Diet is a critically important of cardiac rehab. The traditional American Heart Association recommendation has been that patients adopt a diet in which 30 percent of the total calories are from fat. Based on a number of research studies, I believe that the diet should probably contain less than 20 percent of calories from fat.

Is the formal program more likely to be successful?
I'm a believer in a formal program, although some of my colleagues are big proponents of home-based rehab because they say it's cheaper, and they're right. They also say it's more convenient. Yes, that's true. Some patients say the program is too far from their home or they have other medical problems or work-related stresses, and they'll say they simply can't attend.

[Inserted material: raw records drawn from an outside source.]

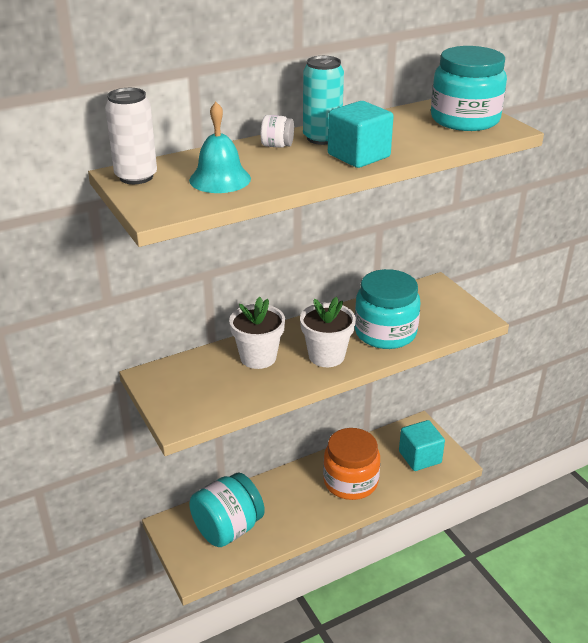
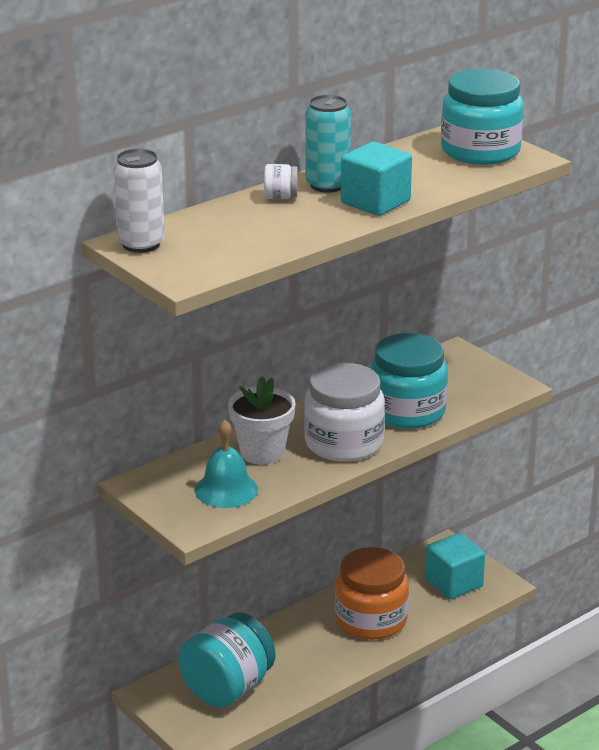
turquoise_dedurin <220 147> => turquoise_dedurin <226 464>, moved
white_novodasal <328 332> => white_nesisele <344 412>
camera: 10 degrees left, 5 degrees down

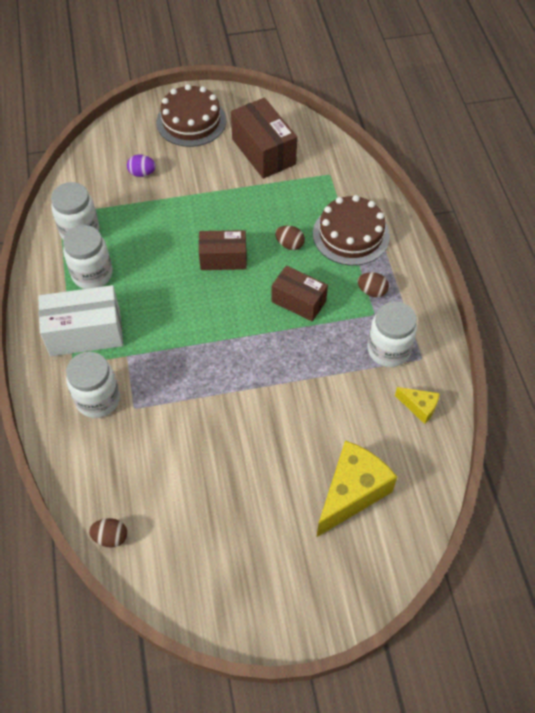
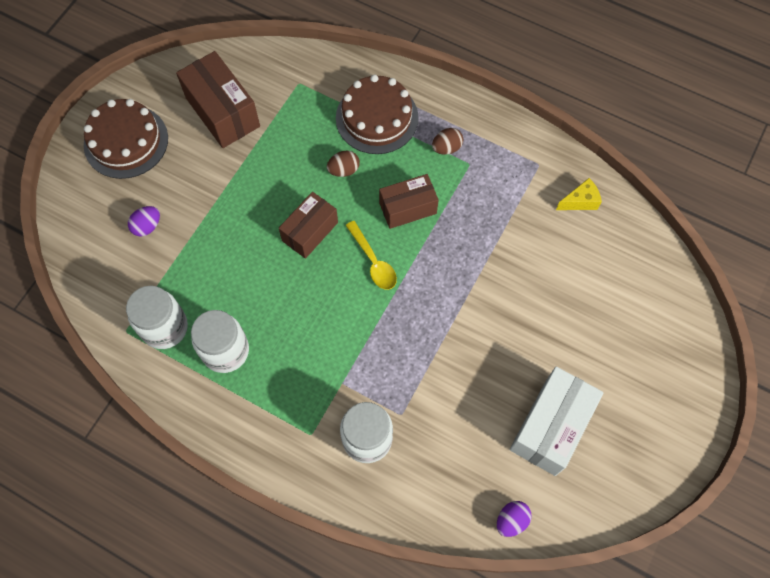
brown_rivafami <264 138> => brown_rivafami <218 99>, 45 degrees clockwise
nothing => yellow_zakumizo <371 255>
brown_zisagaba <108 533> => purple_zisagaba <514 519>
white_rivafami <80 320> => white_rivafami <556 421>, moved
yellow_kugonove <356 489> => nothing
white_nesisele <392 334> => nothing
camera: 50 degrees left, 10 degrees up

And you will find people who say, "I've got other things to do, and I'll do this at home or I'll buy a bike at home." You can go down in your basement and pedal a bicycle. But my experience is, the bicycle in your basement oftentimes ends up being an extension of the ironing board. It's boring sitting on one bicycle for 30 minutes day in and day out. You don't have the camaraderie. You don't have the ongoing medical surveillance. So if it's accessible to you, you're better off in a group program supervised by exercise physiologists and nurse clinicians.

How is quality of life improved?
For one thing, self-efficacy is improved and the patients' perception that they can accomplish physical tasks. They're less worried. We have people come in initially that think, "Geez, if I start to walk fast, I'm going to get another heart attack." Then they come in here day after day, and as their fitness improves, they're walking fast, they're less out of breath, they feel fine.

So from that perspective, I think it's very reassuring. I think it's also reassuring to be surrounded with people who have heart disease just like them and who are thriving. I think seeing others succeed helps one develop the mindset that, "I can succeed as well."